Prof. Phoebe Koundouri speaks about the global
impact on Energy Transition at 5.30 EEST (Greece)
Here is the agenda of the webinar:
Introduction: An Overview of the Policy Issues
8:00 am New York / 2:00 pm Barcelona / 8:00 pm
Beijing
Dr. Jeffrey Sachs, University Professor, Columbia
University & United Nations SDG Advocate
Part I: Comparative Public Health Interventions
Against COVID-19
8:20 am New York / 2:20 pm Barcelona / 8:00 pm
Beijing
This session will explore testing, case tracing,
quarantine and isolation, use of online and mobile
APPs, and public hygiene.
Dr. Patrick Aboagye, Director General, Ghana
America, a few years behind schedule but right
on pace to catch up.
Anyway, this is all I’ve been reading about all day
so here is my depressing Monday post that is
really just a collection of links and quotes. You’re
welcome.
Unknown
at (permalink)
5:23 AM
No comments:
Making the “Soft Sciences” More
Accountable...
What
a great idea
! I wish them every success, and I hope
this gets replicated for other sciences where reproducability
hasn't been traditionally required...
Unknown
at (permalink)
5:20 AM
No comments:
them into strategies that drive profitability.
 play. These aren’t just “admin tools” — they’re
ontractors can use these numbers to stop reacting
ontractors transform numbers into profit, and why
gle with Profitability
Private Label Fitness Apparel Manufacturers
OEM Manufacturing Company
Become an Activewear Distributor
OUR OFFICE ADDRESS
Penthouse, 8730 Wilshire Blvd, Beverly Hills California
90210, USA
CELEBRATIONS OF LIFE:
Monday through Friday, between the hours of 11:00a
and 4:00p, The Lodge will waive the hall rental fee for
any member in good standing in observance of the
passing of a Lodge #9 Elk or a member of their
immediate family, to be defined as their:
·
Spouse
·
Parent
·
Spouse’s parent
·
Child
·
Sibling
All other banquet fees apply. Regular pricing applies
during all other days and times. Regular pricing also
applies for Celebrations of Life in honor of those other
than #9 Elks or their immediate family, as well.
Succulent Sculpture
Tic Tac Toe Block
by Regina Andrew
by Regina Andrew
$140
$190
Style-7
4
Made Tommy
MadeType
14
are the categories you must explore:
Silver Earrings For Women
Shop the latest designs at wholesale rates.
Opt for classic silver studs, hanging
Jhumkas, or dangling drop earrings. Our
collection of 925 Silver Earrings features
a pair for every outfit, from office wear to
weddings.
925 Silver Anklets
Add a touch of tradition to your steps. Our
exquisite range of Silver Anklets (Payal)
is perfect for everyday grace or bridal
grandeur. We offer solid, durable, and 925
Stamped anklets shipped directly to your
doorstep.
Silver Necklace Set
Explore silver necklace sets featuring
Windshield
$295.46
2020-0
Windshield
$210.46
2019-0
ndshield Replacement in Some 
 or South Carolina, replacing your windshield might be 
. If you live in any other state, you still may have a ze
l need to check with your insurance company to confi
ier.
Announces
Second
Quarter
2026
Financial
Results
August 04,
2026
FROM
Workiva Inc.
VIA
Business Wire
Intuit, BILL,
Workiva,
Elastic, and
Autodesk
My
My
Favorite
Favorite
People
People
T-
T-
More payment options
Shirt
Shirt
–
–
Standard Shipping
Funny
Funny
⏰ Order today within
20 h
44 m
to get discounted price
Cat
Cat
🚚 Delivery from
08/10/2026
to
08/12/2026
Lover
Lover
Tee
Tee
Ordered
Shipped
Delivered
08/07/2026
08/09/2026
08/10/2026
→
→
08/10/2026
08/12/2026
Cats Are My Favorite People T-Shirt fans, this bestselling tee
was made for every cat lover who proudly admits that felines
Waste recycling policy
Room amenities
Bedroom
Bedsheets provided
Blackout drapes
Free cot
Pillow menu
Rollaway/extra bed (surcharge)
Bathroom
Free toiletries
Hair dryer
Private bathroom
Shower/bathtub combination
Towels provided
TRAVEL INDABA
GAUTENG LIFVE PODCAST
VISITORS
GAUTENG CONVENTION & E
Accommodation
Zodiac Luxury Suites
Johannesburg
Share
◆ ◆ ◆ ◆
YOUR OBJECTIVE: Show every line of the entries above that contains the word "immediate", each line copied in full.

RESULT OF THE TASK:
immediate family, to be defined as their:
than #9 Elks or their immediate family, as well.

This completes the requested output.